In the article there's an interesting explanation of a possible reason for why we become unresponsive to biologics after a while:
DR: The reason that doctors can now have discussions with patients about
cycling back to a treatment that was tried previously is because of the theoretical concept that the inflammatory pathways in an active IBD patient may change based on the treatment and time. For example, if a doctor treats a patient with an anti–tumor necrosis factor (TNF) drug such as infliximab, and the patient responds and does well initially but then loses response, the presumption is that his or her inflammation may have been driven by TNF, and, therefore, the anti-TNF drug treats it. However, if the loss of response is not due to antidrug antibodies, it may be due to a change in mechanism, or what some doctors call mechanistic escape. That principle, in theory, means that the patient had a different inflammatory pathway become activated.

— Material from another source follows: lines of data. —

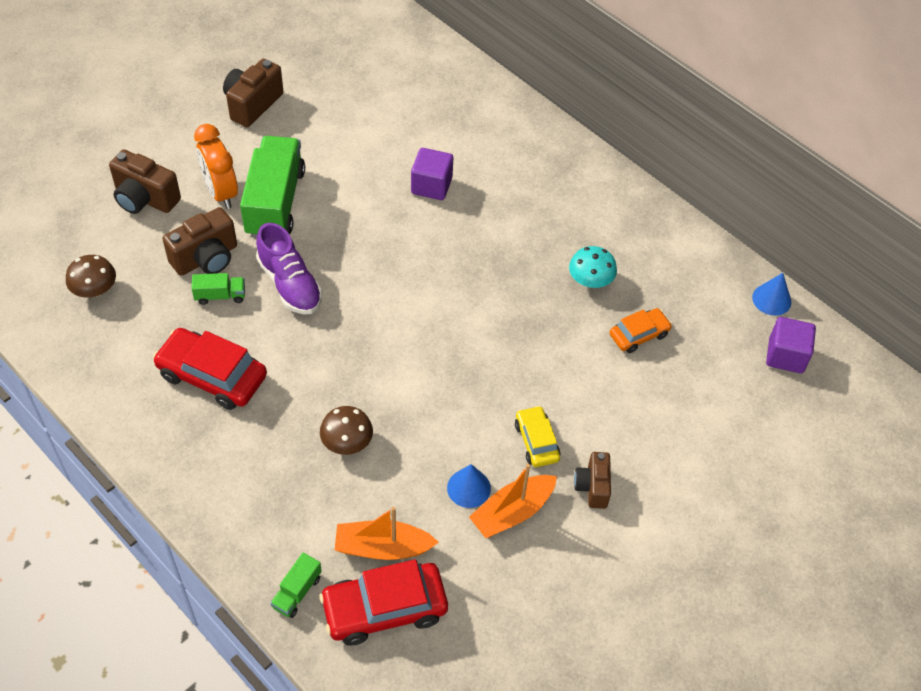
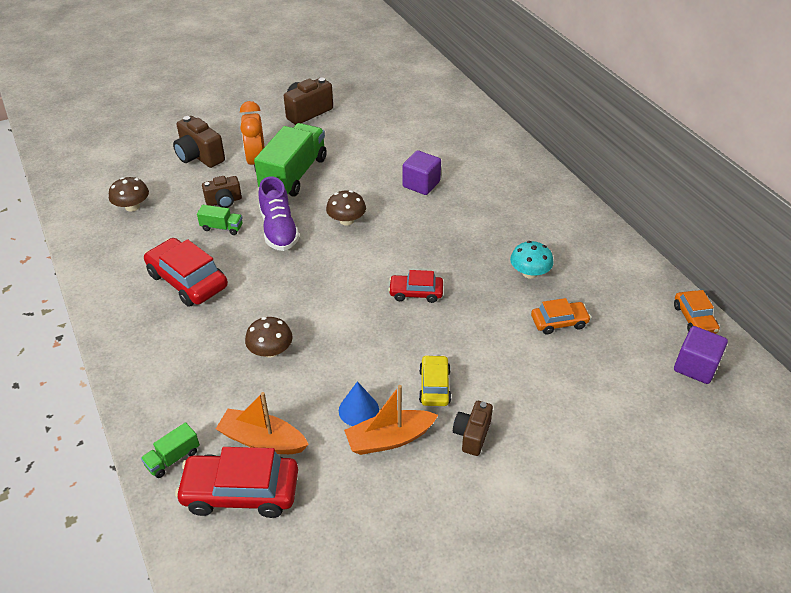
camera: 20 degrees right, 10 degrees down
brown camera [162,207,237,276] -> brown camera [202,176,242,208], size x0.65
blue cone [752,273,791,316] -> orange car [674,290,720,334]
none -> brown mushroom [326,190,366,226]
none -> red car [388,270,443,303]

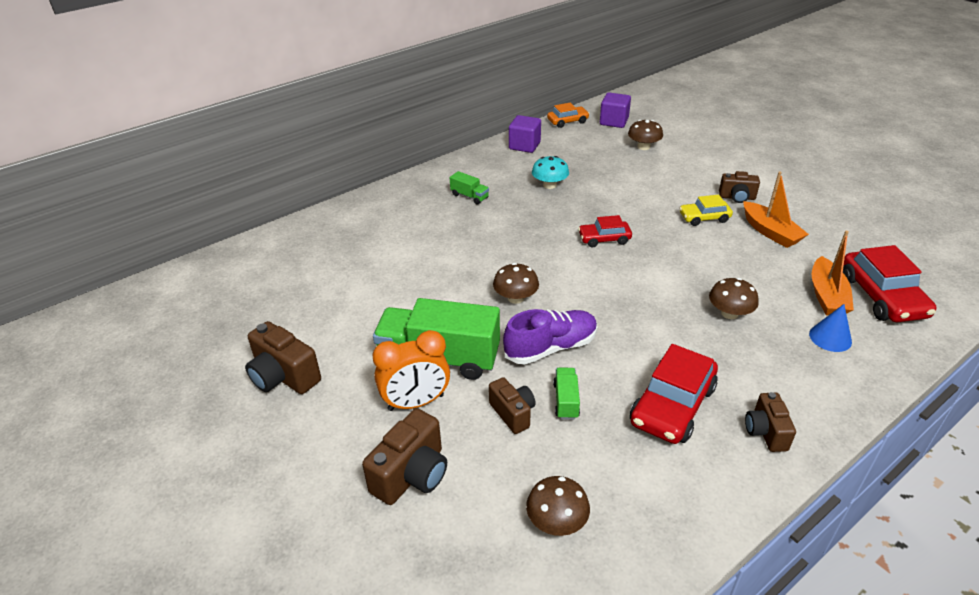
camera: 100 degrees left, 5 degrees down
green truck [141,422,200,478] -> green truck moved to [450,171,489,205]
blue cone [339,381,379,426] -> blue cone moved to [809,304,852,352]
red car [388,270,443,303] -> red car turned 90 degrees clockwise [578,215,632,248]
purple cube [402,150,441,195] -> purple cube moved to [509,115,541,153]
orange car [531,298,591,335] -> none
none -> brown mushroom [628,120,663,150]
none -> brown camera [745,392,796,452]

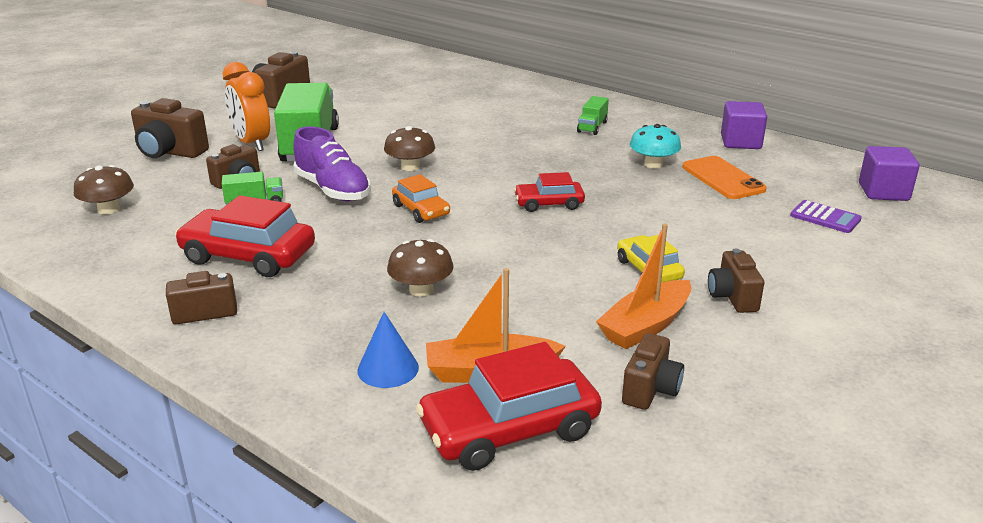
camera: 75 degrees right, 10 degrees down
orange car [547,103,589,128] -> orange car moved to [392,174,450,223]
red car [578,215,632,248] -> red car turned 75 degrees counterclockwise [514,172,585,212]
brown mushroom [628,120,663,150] -> purple calculator [790,200,862,233]
none -> brown camera [622,333,684,410]
none -> orange phone [682,156,767,199]

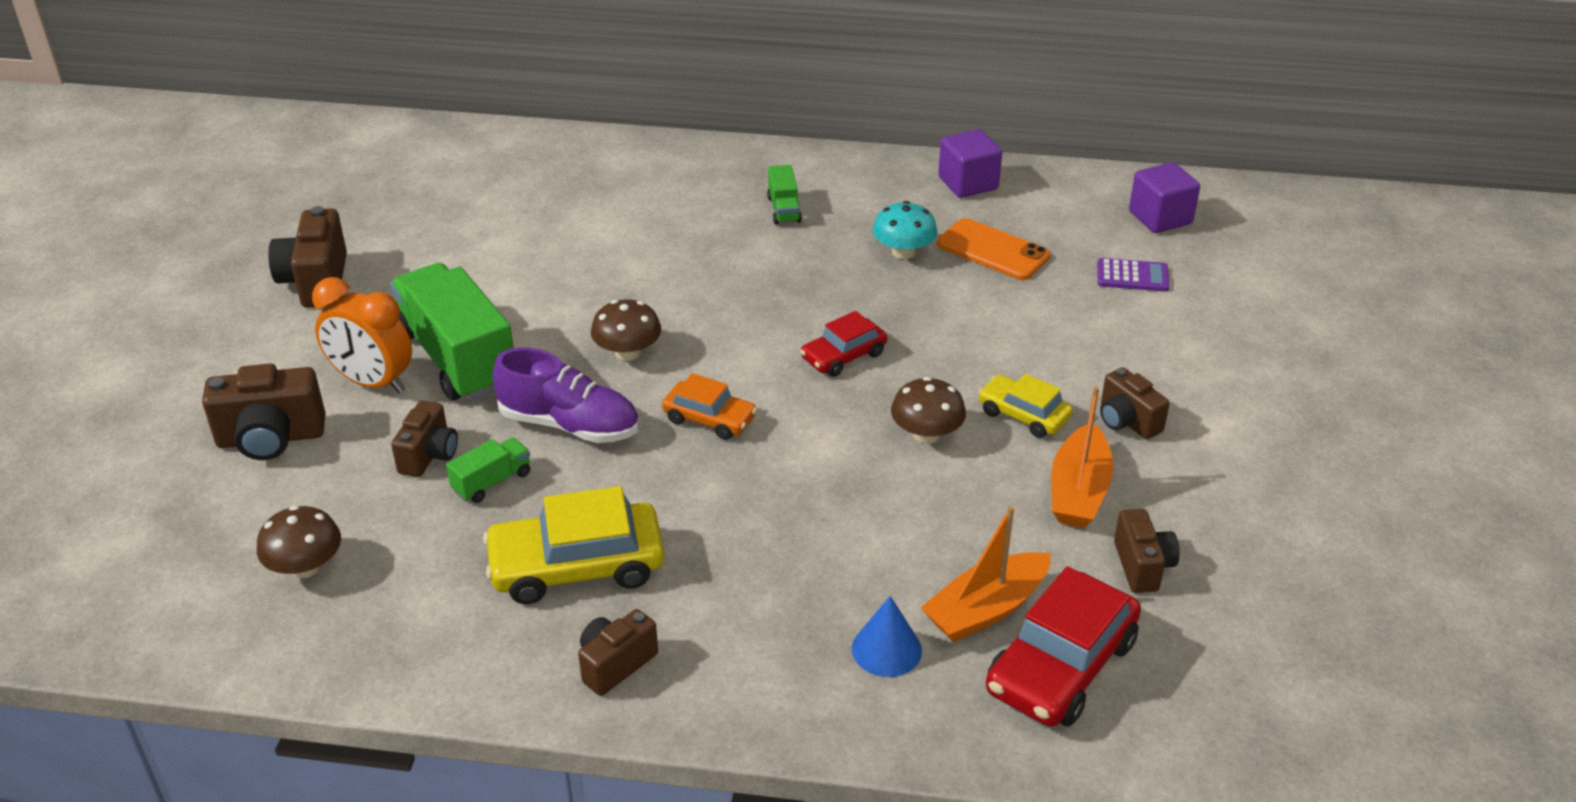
camera: 30 degrees left, 10 degrees up
red car [175,196,315,277] -> yellow car [483,486,664,604]
brown mushroom [387,239,454,297] -> brown mushroom moved to [891,377,966,443]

This may occur because the human body has many collateral and backup systems. If one inflammatory pathway is blocked, and whatever is driving the patient’s Crohn’s disease or ulcerative colitis has not been addressed, the body will try to find a new pathway to keep driving the disease forward. When a new pathway becomes dominant, the patient loses response to the current treatment and the doctor tries a different therapy, and perhaps that works for a while, but at some point, the patient may lose response to the new therapy.
What we have started to see is that doctors can cycle back to the drug that the patient lost response to in the first place. Researchers have now demonstrated that this can be done safely in many patients as long as the loss of response was not due to antidrug antibodies. That is the one exception where it is not possible to go back to the original drug.